Unerwartet hat die schon 14-jährige Schneeleopardin Dshamilja im Zoo Zürich Anfang Mai nochmals Junge bekommen – als vermutliches «Schlussbouquet» gleich Zwillinge, wie Kuratorin Claudia Galeffi am Mittwoch vor den Medien sagte. Das Duo erkundet neugierig die Anlage.
Auf halber Höhe am Hang hockt Okara und kaut hingebungsvoll an einem grossen Fleischstück. Ihre Schwester Orya hat sich hinter ein Felsstück verzogen und wartet erst mal ab. Ganz oben liegt Mama Dshamilja an ihrem Lieblingsplatz, einem Felsband, von wo sie den perfekten Überblick hat.
Papa Villy habe sich versteckt, sagt Galeffi, vielleicht komme der 11-Jährige später doch noch hervor. Wie aufs Stichwort wandert Sekunden später der prächtige Schneeleopard in die Szenerie, dreht gelassen und fotogen eine Runde und verschwindet wieder aus dem Bild.
Die Zwillinge sehen sich zwar sehr ähnlich, haben aber ganz unterschiedliche Charaktere, sagt Galeffi: Okara ist die Draufgängerin, Orya die Schüchterne. Bloss wenn sie zusammen spielten, seien die beiden genau gleich übermütig. Dann schleichen sie sich an, hüpfen hoch in die Luft, jagen und fangen einander, balgen sich und purzeln über den Hang.
In der Wilderer-Falle
Ihre Mutter Dshamilja stammt aus Kirgistan. Sie ist eines der letzten wild gefangenen Tiere im Zoo, wie Direktor Alex Rübel erklärt. Früher habe man das bedenkenlos getan, seit etwa den 1930er Jahren habe sich das aber stark verändert.
Als Jungtier war Dshamilja von Wilderern gefangen worden. Damals erlitt sie eine schwere Fussverletzung, die sie bis heute hinken lässt. Von Wildhütern beschlagnahmt, kam das Tier dann erst in einen deutschen Wildpark und 2006 nach Zürich. Trotz mehrerer Operationen konnten die Tierärzte den Fuss nie mehr ganz hinkriegen.
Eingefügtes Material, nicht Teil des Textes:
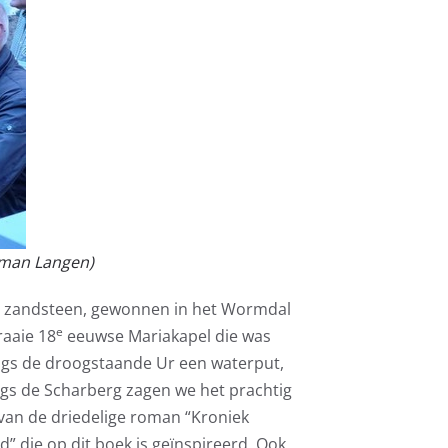
erman Langen)
ner zandsteen, gewonnen in het Wormdal
e
raaie 18
eeuwse Mariakapel die was
angs de droogstaande Ur een waterput,
ngs de Scharberg zagen we het prachtig
van de driedelige roman “Kroniek
 die op dit boek is geïnspireerd. Ook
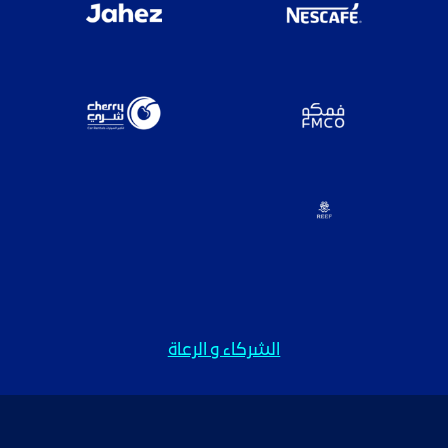
الشركاء و الرعاة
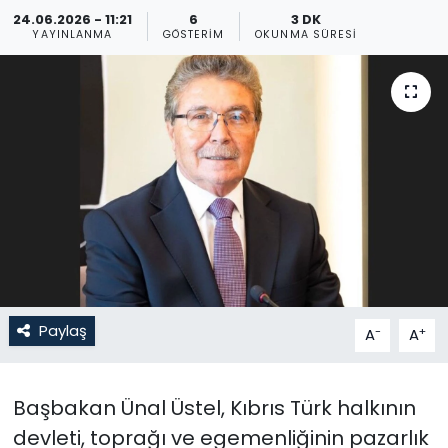
24.06.2026 - 11:21
6
3 DK
Gündem
YAYINLANMA
GÖSTERIM
OKUNMA SÜRESI
KKTC
KKTC YEREL SEÇİM 2018
Kültür Sanat
Magazin
Moda
Paylaş
-
+
A
A
Nöbetçi Eczaneler
Otomobil Dünyası
Başbakan Ünal Üstel, Kıbrıs Türk halkının
devleti, toprağı ve egemenliğinin pazarlık
Politika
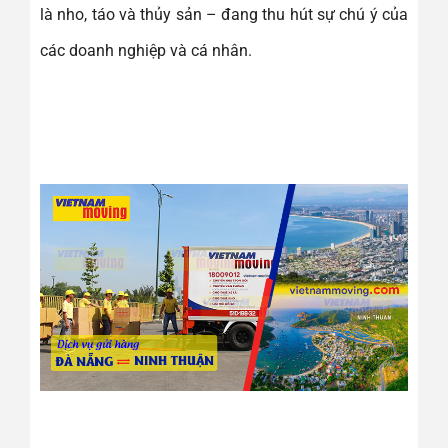
là nho, táo và thủy sản – đang thu hút sự chú ý của
các doanh nghiệp và cá nhân.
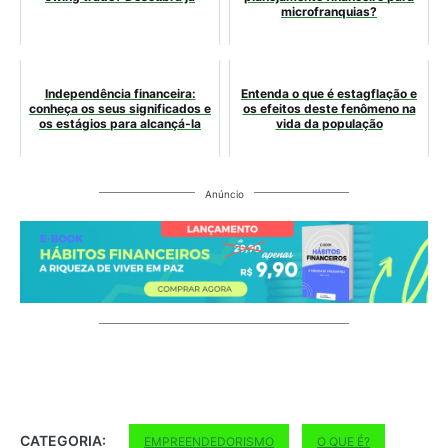
microfranquias?
Independência financeira:
Entenda o que é estagflação e
conheça os seus significados e
os efeitos deste fenômeno na
os estágios para alcançá-la
vida da população
Anúncio
CATEGORIA:
EMPREENDEDORISMO
O QUE É?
Mit 14 Jahren sei die Schneeleopardin eigentlich zu alt für Nachwuchs, sagte Galeffi. Ihr sechster sei denn auch ihr wohl letzter Wurf.
Noch etwa 5000 Tiere
Schneeleoparden haben ihr natürliches Verbreitungsgebiet im zentralasiatischen Hochland. Sie gelten als stark gefährdet. Lebensraumzerstörung und Wilderei – die Nachfrage nach Fell, Knochen und anderen Körperteilen der Tiere ist gross – haben die Population in den letzten 16 Jahren um mindestens 20 Prozent dezimiert, so Rübel. In der Wildnis leben schätzungsweise noch rund 5000 Tiere.
In europäischen Zoos leben etwa 200 Schneeleoparden und im Rahmen eines europäischen Erhaltungszuchtprogramms (EEP) gezüchtet. Auch Okara und Orya bleiben nur etwa zwei Jahre im Zoo Zürich. Dann werden sie je nach EEP-Empfehlung in einen anderen Zoo zügeln.